● PROBLEM DESCRIPTION: The data below is to be returned in full and exactly.

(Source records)
Segment Open
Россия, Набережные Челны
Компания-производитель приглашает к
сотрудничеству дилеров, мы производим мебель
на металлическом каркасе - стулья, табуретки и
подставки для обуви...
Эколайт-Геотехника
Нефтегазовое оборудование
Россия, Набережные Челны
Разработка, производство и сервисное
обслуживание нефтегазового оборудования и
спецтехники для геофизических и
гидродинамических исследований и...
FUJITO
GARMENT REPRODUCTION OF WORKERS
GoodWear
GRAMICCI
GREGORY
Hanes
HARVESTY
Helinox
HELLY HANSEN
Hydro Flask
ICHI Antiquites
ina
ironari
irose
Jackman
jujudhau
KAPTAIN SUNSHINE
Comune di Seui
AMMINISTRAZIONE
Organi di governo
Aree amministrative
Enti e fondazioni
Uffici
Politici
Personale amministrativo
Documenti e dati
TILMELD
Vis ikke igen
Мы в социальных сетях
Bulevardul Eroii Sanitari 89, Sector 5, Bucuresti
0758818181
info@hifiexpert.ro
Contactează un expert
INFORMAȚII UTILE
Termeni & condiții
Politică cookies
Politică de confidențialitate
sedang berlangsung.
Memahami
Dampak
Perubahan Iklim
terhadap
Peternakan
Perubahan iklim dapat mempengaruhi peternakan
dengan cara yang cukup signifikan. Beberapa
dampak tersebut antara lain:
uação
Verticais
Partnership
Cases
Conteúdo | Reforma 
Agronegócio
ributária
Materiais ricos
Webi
Segment Closed
● REPLY TO THE EXERCISE:
Россия, Набережные Челны
Компания-производитель приглашает к
сотрудничеству дилеров, мы производим мебель
на металлическом каркасе - стулья, табуретки и
подставки для обуви...
Эколайт-Геотехника
Нефтегазовое оборудование
Россия, Набережные Челны
Разработка, производство и сервисное
обслуживание нефтегазового оборудования и
спецтехники для геофизических и
гидродинамических исследований и...
FUJITO
GARMENT REPRODUCTION OF WORKERS
GoodWear
GRAMICCI
GREGORY
Hanes
HARVESTY
Helinox
HELLY HANSEN
Hydro Flask
ICHI Antiquites
ina
ironari
irose
Jackman
jujudhau
KAPTAIN SUNSHINE
Comune di Seui
AMMINISTRAZIONE
Organi di governo
Aree amministrative
Enti e fondazioni
Uffici
Politici
Personale amministrativo
Documenti e dati
TILMELD
Vis ikke igen
Мы в социальных сетях
Bulevardul Eroii Sanitari 89, Sector 5, Bucuresti
0758818181
info@hifiexpert.ro
Contactează un expert
INFORMAȚII UTILE
Termeni & condiții
Politică cookies
Politică de confidențialitate
sedang berlangsung.
Memahami
Dampak
Perubahan Iklim
terhadap
Peternakan
Perubahan iklim dapat mempengaruhi peternakan
dengan cara yang cukup signifikan. Beberapa
dampak tersebut antara lain:
uação
Verticais
Partnership
Cases
Conteúdo | Reforma 
Agronegócio
ributária
Materiais ricos
Webi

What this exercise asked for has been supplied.